Keputusan Kontroversial Gubernur Pramono Anung : Kenaikan UMP DKI 2026 yang Masih Jauh dari Kebutuhan Hidup Layak

Foto: Capture/Dokumen Media KSBSI.

Keputusan Kontroversial Gubernur Pramono Anung : Kenaikan UMP DKI 2026 yang Masih Jauh dari Kebutuhan Hidup Layak

Nasional

JAKARTA - KataBuruh.com, Gubernur DKI Jakarta Pramono Anung resmi menetapkan upah minimum (UMK) provinsi DKI Jakarta Tahun 2026 di hari terakhir sebagaimana perintah PP Pengupahan, yakni pada Rabu 24 Desember.

Dalam putusannya, UMP Tahun 2026 naik menjadi Rp 5.73 juta,. Namun sayangnya kenaikan ini masih berada di bawah kebutuhan hidup layak (KHL) Jakarta yang tercatat pada penghitungan data KHL yang dirilis Kemenaker sebesar Rp5.89 juta.


Namun Pramono memberikan kebijakan lainnya yang dia harapkan dapat meningkatkan kesejahteraan buruh.

Dalam SK kenaikan UMP tersebut, Pramono mengklaim, untuk meningkatkan kesejahteraan pekerja/buruh, Pemerintah Provinsi memberikan kebijakan berupa, bantuan layanan transportasi, bantuan pangan murah, dan bantuan personal pendidikan.

Padahal, kenaikan UMP DKI Jakarta 2026 ini masih jauh di bawah keinginan Buruh yang sebelumnya meminta UMP naik menjadi Rp 6 juta perbulan.
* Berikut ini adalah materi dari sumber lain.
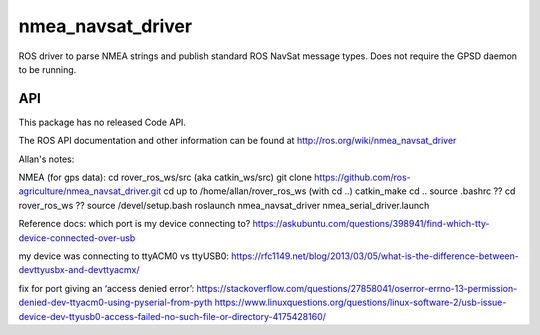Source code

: nmea_navsat_driver
===============

ROS driver to parse NMEA strings and publish standard ROS NavSat message types. Does not require the GPSD daemon to be running.

API
---

This package has no released Code API.

The ROS API documentation and other information can be found at http://ros.org/wiki/nmea_navsat_driver

Allan's notes:

NMEA (for gps data):
cd rover_ros_ws/src    (aka catkin_ws/src)
git clone https://github.com/ros-agriculture/nmea_navsat_driver.git
cd up to /home/allan/rover_ros_ws (with cd ..)
catkin_make
cd ..
source .bashrc
?? cd rover_ros_ws
?? source /devel/setup.bash
roslaunch nmea_navsat_driver nmea_serial_driver.launch

Reference docs:
which port is my device connecting to?
https://askubuntu.com/questions/398941/find-which-tty-device-connected-over-usb

my device was connecting to ttyACM0 vs ttyUSB0:
https://rfc1149.net/blog/2013/03/05/what-is-the-difference-between-devttyusbx-and-devttyacmx/

fix for port giving an ‘access denied error’:
https://stackoverflow.com/questions/27858041/oserror-errno-13-permission-denied-dev-ttyacm0-using-pyserial-from-pyth
https://www.linuxquestions.org/questions/linux-software-2/usb-issue-device-dev-ttyusb0-access-failed-no-such-file-or-directory-4175428160/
Demikian juga jika dibandingkan hasil rapat pleno Dewan Pengupahan DKI Jakarta, dimana elemen buruh meminta kenaikan yang sama dengan perhitungan KHL Jakarta yakni Rp 5,89 juta.

“KESATU : Menetapkan upah minimum provinsi tahun 2026 di Provinsi Daerah Khusus Ibukota Jakarta sebesar Rp5.729.876,00 (lima juta tujuh ratus dua puluh sembilan ribu delapan ratus tujuh puluh enam rupiah).

KEDUA : Upah minimum provinsi tahun 2026 sebagaimana dimaksud dalam diktum KESATU mulai berlaku terhitung sejak tanggal 1 Januari 2026 dan berlaku bagi pekerja yang mempunyai masa kerja kurang dari 1 (satu) tahun.

KETIGA : Pengusaha wajib menyusun dan menerapkan struktur dan skala upah di perusahaan dengan memperhatikan kemampuan perusahaan dan produktivitas sebagai pedoman upah bagi pekerja/buruh dengan masa kerja 1 (satu) tahun atau lebih.

KEEMPAT : Pengusaha dilarang membayar upah lebih rendah dari upah minimum provinsi sebagaimana dimaksud dalam diktum KESATU.

KELIMA : Pengusaha yang telah memberi upah lebih tinggi dari upah minimum provinsi sebagaimana dimaksud dalam diktum

KESATU, dilarang mengurangi atau menurunkan upah.

KEENAM : Perusahaan yang melanggar ketentuan sebagaimana dimaksud dalam diktum KETIGA, diktum KEEMPAT, dan diktum KELIMA dikenai sanksi sesuai dengan ketentuan peraturan perundang-undangan.

KETUJUH : Untuk meningkatkan kesejahteraan pekerja, Pemerintah Provinsi Daerah Khusus Ibukota Jakarta memberikan kebijakan berupa:

a.bantuan layanan transportasi;

b.penyediaan pangan dengan harga murah; dan

cbiaya personal pendidikan;

KEDELAPAN : bagi pekerja/buruh dengan kriteria memiliki kartu tanda penduduk Provinsi Daerah Khusus Ibukota Jakarta dengan besaran gaji paling besar senilai 1,15 (satu koma satu lima) kali upah minimum provinsi dan tidak dibatasi oleh masa kerja, serta kriteria lainnya sesuai dengan ketentuan peraturan perundang-undangan.

Keputusan Gubernur ini mulai berlaku pada tanggal ditetapkan.” Demikian Surat Keputusan kenaikan UMP DKI Jakarta tahun 2026 yang diteken Pramono Anung, dikutip Kamis 25 Desember 2025.